→ What is being asked: Using the records underneath, tally the lines where the word "tail" appears and please give only the count.

→ Task inputs:

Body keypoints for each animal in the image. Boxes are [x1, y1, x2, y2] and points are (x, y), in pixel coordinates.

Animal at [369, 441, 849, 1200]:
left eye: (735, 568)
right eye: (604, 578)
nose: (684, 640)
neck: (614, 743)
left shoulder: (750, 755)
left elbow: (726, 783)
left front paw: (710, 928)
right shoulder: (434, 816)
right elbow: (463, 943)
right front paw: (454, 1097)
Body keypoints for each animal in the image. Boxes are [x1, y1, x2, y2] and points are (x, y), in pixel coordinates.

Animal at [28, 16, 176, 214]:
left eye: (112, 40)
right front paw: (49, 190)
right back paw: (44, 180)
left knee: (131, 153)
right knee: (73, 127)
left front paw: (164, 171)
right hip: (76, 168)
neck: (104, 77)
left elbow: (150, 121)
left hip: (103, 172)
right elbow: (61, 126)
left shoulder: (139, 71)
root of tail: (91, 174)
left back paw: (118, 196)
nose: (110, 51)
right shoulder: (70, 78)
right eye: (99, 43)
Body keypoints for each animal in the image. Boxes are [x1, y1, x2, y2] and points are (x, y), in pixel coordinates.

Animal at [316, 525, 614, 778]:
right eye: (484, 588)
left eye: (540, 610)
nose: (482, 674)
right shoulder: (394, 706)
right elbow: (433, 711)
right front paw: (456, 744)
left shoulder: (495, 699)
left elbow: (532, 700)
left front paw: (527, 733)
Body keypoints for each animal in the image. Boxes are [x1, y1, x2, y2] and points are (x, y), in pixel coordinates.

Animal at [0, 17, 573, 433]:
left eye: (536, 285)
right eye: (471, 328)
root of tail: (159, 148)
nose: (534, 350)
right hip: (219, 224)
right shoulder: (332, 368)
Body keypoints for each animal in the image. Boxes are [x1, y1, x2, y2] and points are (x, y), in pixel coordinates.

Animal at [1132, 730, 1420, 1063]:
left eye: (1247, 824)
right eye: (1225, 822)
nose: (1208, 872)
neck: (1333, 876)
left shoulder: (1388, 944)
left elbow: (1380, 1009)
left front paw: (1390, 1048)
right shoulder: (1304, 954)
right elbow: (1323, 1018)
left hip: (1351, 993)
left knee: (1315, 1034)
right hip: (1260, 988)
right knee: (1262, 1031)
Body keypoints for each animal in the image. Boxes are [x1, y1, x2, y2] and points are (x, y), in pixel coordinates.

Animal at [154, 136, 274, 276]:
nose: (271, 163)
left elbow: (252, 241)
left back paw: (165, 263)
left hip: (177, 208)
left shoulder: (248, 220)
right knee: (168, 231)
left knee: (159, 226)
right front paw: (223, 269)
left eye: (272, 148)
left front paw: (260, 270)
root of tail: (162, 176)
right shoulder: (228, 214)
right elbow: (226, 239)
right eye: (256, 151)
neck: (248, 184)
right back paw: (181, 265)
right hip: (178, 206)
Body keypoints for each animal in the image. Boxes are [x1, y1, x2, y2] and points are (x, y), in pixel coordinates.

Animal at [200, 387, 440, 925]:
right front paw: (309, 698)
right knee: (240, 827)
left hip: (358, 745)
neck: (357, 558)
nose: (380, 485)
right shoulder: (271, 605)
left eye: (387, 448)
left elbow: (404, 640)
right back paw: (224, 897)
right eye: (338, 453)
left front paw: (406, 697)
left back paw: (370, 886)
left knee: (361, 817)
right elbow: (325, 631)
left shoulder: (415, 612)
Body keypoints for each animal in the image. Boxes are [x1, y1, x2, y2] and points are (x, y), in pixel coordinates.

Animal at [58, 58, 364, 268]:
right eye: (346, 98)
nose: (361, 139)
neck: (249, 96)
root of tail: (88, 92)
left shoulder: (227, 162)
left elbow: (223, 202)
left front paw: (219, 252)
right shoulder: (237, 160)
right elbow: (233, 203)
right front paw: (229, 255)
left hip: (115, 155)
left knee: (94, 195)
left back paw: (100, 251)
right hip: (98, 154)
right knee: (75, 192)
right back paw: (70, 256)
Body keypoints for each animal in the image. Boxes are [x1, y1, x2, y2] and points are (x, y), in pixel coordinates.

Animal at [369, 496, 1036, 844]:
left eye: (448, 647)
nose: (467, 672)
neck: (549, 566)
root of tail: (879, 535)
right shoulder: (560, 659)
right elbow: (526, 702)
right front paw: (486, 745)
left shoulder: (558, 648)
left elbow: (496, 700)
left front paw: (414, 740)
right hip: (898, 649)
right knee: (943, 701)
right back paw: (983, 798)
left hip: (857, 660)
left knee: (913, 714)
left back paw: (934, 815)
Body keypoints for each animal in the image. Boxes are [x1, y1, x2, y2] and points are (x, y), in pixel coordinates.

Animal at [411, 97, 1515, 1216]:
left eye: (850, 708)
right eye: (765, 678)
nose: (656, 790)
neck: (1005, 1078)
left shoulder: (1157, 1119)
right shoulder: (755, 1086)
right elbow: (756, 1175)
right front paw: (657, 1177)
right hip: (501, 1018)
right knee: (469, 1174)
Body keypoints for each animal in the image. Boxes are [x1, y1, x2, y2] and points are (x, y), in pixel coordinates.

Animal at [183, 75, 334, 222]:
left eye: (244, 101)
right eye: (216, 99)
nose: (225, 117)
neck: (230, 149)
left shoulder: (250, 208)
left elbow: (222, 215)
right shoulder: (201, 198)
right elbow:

→ Completed exercise: 5